Complexity

Research Article

Analysis and Prediction of CET4 Scores Based on Data Mining Algorithm

Table 2

K-nearest neighbor CET4 performance analysis and prediction algorithm flow.

Algorithm flow: K-nearest neighbor CET4 performance analysis and prediction

Step 1. Coincidence matrix. A table displays rows defined by actual values and columns defined by predicted values, as well as the number of records in each cell that conforms to the schema. If more than one field related to the same output segment is generated, but these fields are generated by different models, the sum of the cases where these fields are the same but different is counted and displayed.

Step 2. Performance evaluation. This statistic is a measure used to predict the average information content of bits in the model for records belonging to that category. Considering the different difficulty of different categories in the classification problem, the accurate prediction of rare categories will get a higher performance evaluation than that of common categories. If the model does not perform random guesses for a category, the category's performance evaluation index will be 0.

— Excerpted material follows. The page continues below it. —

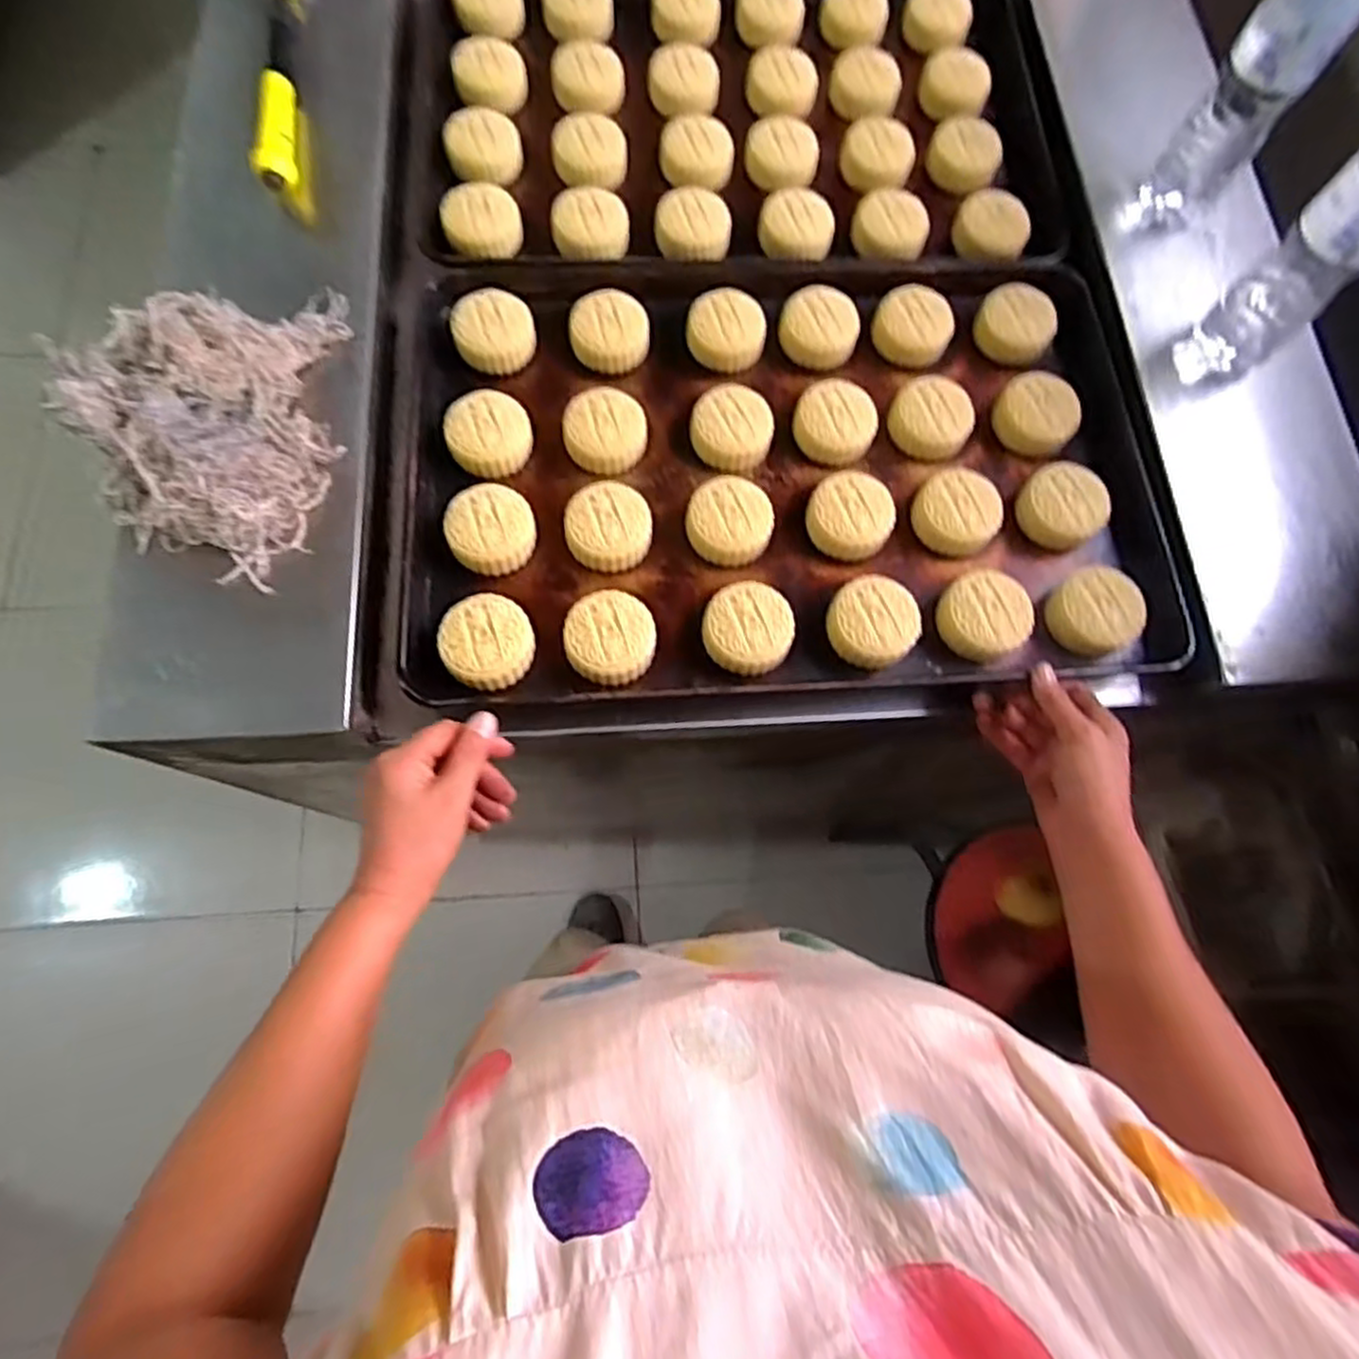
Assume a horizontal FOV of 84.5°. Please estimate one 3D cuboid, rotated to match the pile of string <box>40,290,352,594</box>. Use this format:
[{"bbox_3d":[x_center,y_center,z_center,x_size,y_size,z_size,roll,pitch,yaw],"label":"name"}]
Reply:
[{"bbox_3d":[-0.354,-0.203,0.560,0.175,0.076,0.229,-2,69,-3],"label":"pile of string"}]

Step 3. Number of letters. For models that generate confidence fields, this option reports statistics about the confidence values and their relationship to the predictions. This option has two settings: one is a threshold. The accuracy of the report meets a specified percentage of confidence. The second is to improve accuracy. Report the confidence level of accuracy improved by the specified coefficient.

Step 4. Divide by partition. If you use the partitioning field to split the record into a training example 8, a test example, and a validation example, selecting this option will display the results for each partition separately.

Step 5. User-defined analysis. The CLEM expression is used to specify what should be evaluated for each record in order to combine the score values at the record level into an overall score value.